The Manganos and Singhs celebrated holidays together. They also vacationed together — trips authorities allege Singh paid for as some of the “bribes and kickbacks.”

During her interviews, Linda Mangano said she didn’t know who paid for many of the getaways, which included Amelia Island in Florida and Saratoga Springs in upstate New York.

For a trip to Turks and Caicos, Linda Mangano said she believed Singh used “points” for airfare and hotel stays, but that the Manganos paid for meals and outings.

“Ed never did favors for Singh,” Linda Mangano said, according to an interview summary. “If Ed advocated for ‘H’ it would do more harm.”

With Singleton’s located barely a mile from the Manganos’ home, the restaurateur was a constant presence. He would sometimes visit three or four times a week, Linda Mangano said, and, with the door unlocked, would usually let himself in.

Linda Mangano told investigators she would have done “the work for free,” but it was also difficult for her to “define what she did in her capacity as an employee versus what she did as a friend to Singh.”

‘Backed out’ of other jobs

She said she quit in early 2014 after sensing Singh was having financial difficulties. Though Singh wouldn’t admit that money was tight, Linda Mangano said she noticed he’d sold his Maserati, which her two sons “loved.”

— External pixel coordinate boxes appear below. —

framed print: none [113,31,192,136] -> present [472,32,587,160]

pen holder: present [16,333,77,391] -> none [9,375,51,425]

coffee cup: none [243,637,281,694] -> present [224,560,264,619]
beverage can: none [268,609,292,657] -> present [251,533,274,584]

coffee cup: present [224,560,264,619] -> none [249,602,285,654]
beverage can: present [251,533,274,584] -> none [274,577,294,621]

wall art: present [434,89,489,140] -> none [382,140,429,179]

“Mangano decided to leave Singh’s employment because she didn’t want to put Singh in a position where he had to admit he was having financial problems,” agents wrote.

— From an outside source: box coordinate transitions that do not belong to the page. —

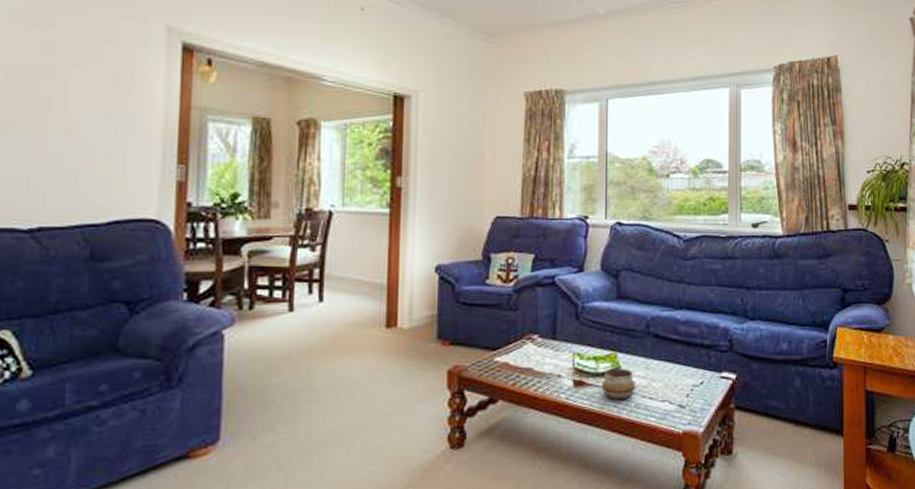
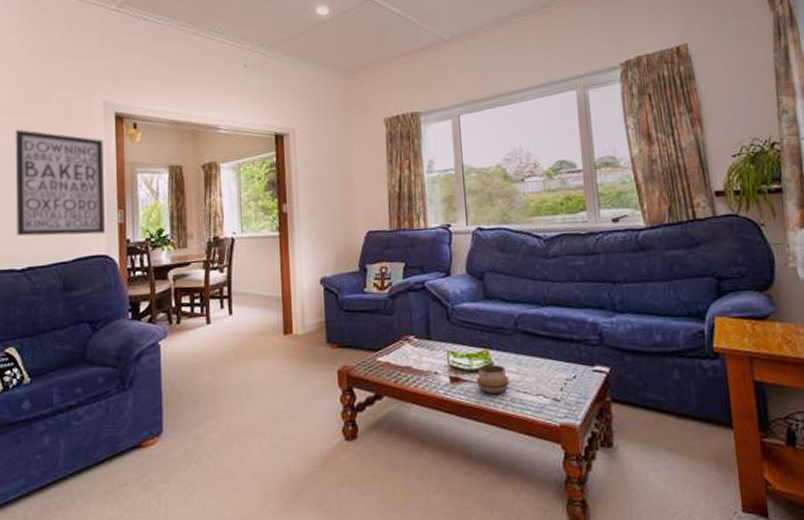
wall art: none [24,45,164,193] -> present [15,129,106,237]

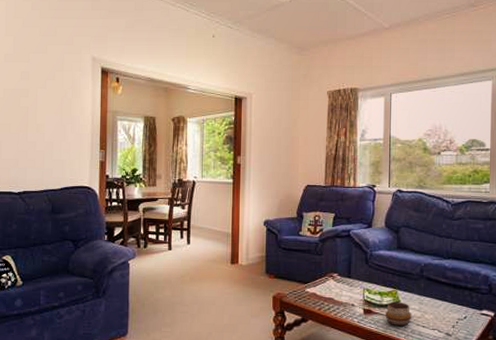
wall art: present [15,129,106,237] -> none [15,74,91,169]

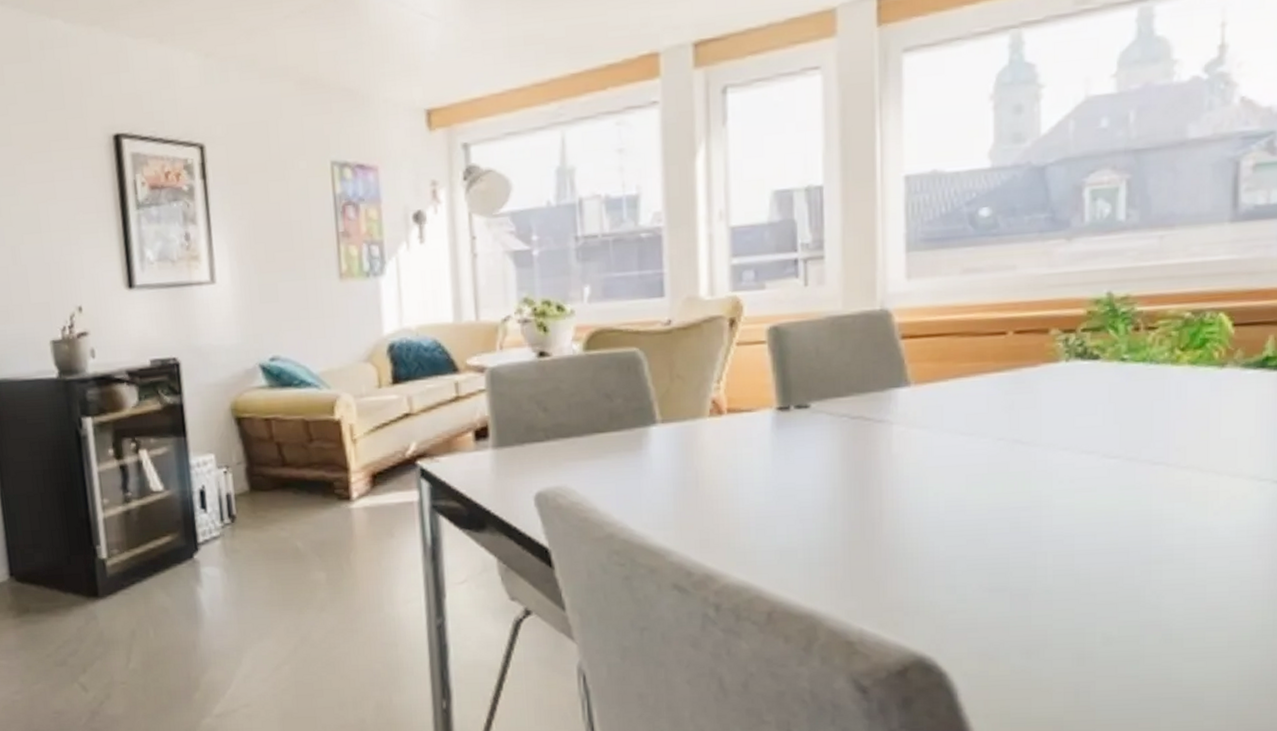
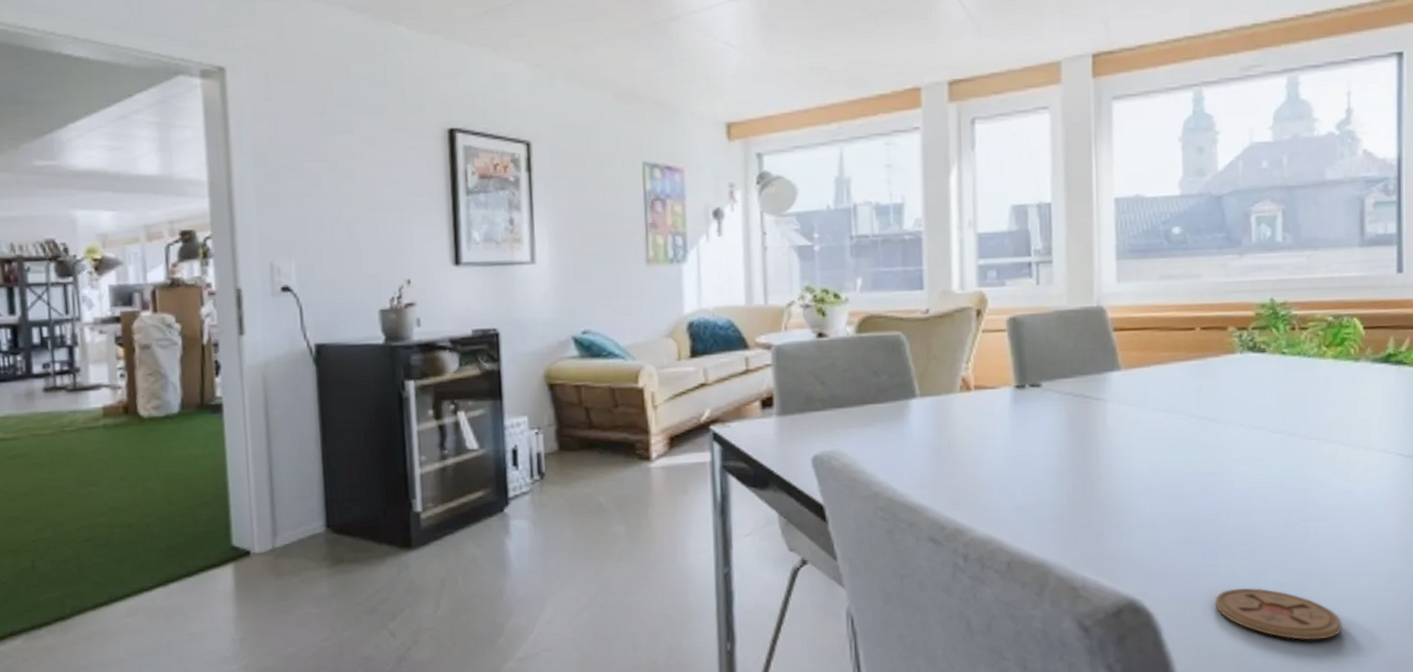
coaster: none [1026,643,1192,705] -> present [1215,588,1343,640]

Linda Mangano told authorities she had also been offered jobs by politicians following her husband’s 2009 election.

The upset victory made Edward Mangano, a part-time county legislator and “of counsel” to the Uniondale law firm Rivkin Radler, the most-influential figure in county government.

The investigators wrote that Linda Mangano told them she could have been an $80,000-a-year consultant for Assemb. Michael Montesano (R-Glen Head) or worked for John Venditto’s son, former state Sen. Michael Venditto (R-Massapequa), who served one term from 2015 to 2016.

She said she declined both.

In the case of Montesano, Linda Mangano “ ‘backed out’ because she thought it would be a big story that Ed takes office and Mangano gets this job,” investigators wrote.

Linda Mangano said she “backed out” of the Venditto job “because she was afraid of ‘the reflection.’”

Investigators wrote that she also said she “had a discussion” with then-State Senate Majority Leader Dean Skelos (R-Rockville Centre) — whose conviction in an unrelated corruption case was recently overturned on appeal — about “doing newsletters for him,” but decided against it.

Requests for comment to Michael Venditto and Skelos’ attorney were not returned.

Montesano, however, said in an interview that he never made Linda Mangano a job offer. He said somebody whose name he can’t recall mentioned Linda Mangano as a job candidate shortly after he won a February 2010 special election, but “I wasn’t interested.”

He said he called her as a courtesy but never connected. Edward Mangano called back, he said, and said his wife didn’t want the job.

“I told him I can’t do it, anyway,” Montesano said, adding that his Assembly payroll wouldn’t have supported an $80,000 salary for a single aide. “I didn’t like the look of it because of who the husband was.”

A ‘lull’ in tasks

Linda Mangano told investigators that, when she was first hired by Singh, she thought it would be a “focused position,” but there was soon a “lull” in tasks.

At the point of her FBI interviews, she had moved on to other jobs, including consulting for a medical billing company, while Singh was coming under federal scrutiny.

Singh was ultimately indicted in September 2015 on charges that included bribing a Town of Oyster Bay official to help secure the town’s “indirect guarantee” of more than $20 million in loans Singh tried to obtain for his businesses.

During a May 22 interview, four months before Singh’s arrest, Linda Mangano expressed doubt that Singh would bribe anyone. But she did relay an anecdote showing that at least one member of her family was trying to distance the Manganos from the troubled restaurateur.

For the graduation of one of Mangano’s sons, Singh had given a $251 check. The son, Linda told authorities, “ripped up the check because he didn’t want to attach himself or his family to Singh.”